Maslov’s schema wordt ook wel de ’theorie van de toenemende behoefte’ genoemd. Het is een hiërarchische vorm van denken: langs een verticaal stijgende lijn met een brede basis en een smalle top. En met ogenschijnlijk van elkaar losgekoppelde behoeften: eerst het één, dan het ander. Dit model stimuleert een mentaliteit van overheersing en macht: een gevecht om de top te bereiken. Maar als je dan bent aangekomen op de top: wat doe je dan met die macht?
In tegenstelling tot Maslov’s theorie van de toenemende behoeften, stelt de Chileense econoom Manfred Max-Neef, dat de menselijke behoeften eigenlijk zeer beperkt zijn. Het zijn er volgens hem negen.
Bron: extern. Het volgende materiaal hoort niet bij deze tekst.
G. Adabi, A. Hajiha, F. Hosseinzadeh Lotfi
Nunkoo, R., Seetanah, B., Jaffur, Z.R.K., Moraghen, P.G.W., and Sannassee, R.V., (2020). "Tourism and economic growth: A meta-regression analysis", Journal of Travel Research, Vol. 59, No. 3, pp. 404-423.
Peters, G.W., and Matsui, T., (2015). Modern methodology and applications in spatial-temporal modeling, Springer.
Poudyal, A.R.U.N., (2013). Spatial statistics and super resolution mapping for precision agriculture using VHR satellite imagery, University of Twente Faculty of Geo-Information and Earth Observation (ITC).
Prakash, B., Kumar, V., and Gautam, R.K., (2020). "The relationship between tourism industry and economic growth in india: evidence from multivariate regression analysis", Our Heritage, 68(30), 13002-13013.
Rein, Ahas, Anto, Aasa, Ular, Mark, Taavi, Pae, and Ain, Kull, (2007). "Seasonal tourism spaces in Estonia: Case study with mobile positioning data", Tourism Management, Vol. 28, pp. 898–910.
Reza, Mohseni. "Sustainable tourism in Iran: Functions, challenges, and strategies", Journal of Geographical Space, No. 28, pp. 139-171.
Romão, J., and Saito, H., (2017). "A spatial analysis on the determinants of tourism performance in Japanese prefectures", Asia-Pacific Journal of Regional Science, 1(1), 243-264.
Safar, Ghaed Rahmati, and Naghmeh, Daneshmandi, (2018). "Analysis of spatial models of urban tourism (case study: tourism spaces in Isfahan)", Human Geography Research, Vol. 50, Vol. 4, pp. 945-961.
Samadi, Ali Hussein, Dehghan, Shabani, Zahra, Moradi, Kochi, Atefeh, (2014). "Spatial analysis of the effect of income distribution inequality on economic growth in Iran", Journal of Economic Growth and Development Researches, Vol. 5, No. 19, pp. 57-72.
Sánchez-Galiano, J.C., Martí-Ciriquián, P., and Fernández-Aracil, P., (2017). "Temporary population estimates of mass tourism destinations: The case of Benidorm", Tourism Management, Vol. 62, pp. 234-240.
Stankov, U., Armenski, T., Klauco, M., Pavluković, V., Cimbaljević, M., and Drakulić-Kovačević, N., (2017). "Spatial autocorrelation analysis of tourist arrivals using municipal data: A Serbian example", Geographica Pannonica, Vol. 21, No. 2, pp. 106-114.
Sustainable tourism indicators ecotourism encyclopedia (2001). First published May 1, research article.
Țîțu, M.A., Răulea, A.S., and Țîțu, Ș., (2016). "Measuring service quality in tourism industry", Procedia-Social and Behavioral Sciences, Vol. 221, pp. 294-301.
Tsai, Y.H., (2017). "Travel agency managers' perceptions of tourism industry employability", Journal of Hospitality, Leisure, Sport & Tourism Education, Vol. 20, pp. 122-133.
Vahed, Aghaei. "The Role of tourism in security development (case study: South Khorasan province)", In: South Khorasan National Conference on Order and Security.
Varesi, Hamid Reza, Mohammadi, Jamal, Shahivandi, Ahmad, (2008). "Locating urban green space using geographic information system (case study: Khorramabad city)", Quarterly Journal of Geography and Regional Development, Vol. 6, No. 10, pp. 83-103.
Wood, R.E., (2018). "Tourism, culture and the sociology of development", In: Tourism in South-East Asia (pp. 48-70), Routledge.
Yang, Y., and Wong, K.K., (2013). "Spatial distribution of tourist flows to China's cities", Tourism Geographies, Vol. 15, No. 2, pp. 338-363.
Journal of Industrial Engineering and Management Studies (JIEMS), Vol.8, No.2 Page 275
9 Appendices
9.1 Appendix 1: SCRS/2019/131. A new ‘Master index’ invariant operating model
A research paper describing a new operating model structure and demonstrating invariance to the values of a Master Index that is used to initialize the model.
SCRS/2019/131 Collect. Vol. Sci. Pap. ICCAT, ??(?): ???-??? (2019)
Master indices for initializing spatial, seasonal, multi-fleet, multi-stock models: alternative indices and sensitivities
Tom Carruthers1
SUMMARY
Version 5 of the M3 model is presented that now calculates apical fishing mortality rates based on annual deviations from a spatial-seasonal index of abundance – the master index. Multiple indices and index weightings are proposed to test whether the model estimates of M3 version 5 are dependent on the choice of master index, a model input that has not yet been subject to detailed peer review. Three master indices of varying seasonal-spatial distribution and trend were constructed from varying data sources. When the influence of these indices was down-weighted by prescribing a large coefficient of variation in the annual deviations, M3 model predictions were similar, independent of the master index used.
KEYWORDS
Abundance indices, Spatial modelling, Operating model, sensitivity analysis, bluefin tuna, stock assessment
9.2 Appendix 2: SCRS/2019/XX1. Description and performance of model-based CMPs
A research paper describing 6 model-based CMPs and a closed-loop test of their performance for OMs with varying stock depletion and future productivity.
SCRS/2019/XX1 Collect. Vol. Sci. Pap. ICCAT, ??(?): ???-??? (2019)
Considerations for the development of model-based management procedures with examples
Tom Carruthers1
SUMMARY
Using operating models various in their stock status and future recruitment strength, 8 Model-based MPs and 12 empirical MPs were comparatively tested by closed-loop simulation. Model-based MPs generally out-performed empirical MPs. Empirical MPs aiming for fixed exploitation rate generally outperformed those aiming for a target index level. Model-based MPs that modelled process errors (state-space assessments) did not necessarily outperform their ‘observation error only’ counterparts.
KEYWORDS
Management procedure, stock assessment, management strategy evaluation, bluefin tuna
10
Het verhelderende verschil met Maslov is het onderscheid van Max-Neef tussen behoeften (‘needs’) en middelen om behoeften te bevredigen (satisfier’s’). Dit inzicht kan een belangrijke sleutel tot verandering geven! Fundamentele menselijke behoeften volgens Manfred Max-Neef, zoals in 1987 gepresenteerd in zijn boek ‘Human Scale Development’:
voortbestaan (‘subsistence’)
bescherming (‘protection’)
liefde/genegenheid (‘affection’)
begrip (‘understanding’)
deelname (‘participartion’)
ledigheid/ nietsdoen (‘idleness’)
iets tot stand brengen (‘creation’)
identiteit en vrijheid ‘ (‘identity and freedom’)
Max-Neef gaat ervan uit dat ontwikkeling niet te maken heeft met dingen, maar met mensen. De beste vorm van ontwikkeling is volgens hem ‘een ontwikkeling die de kwaliteit van het leven van mensen verbetert’. Volgens Max-Neef wordt de kwaliteit van het leven bepaald door de mogelijkheden die mensen hebben om in hun fundamentele behoeften te voorzien. Er bestaat geen één-op-één relatie tussen behoeften en middelen (bijvoorbeeld: borstvoeding voorziet voor een baby in meer fundamentele behoeften tegelijkertijd: voortbestaan, bescherming, liefde en identiteit. Ook kleding is geen behoefte, maar voorziet in de fundamentele behoefte aan bescherming – en dus voortbestaan, maar kan ook voorzien in de behoefte aan ‘identiteit’ en voor de doe-het-zelvers ook nog eens ‘creation’).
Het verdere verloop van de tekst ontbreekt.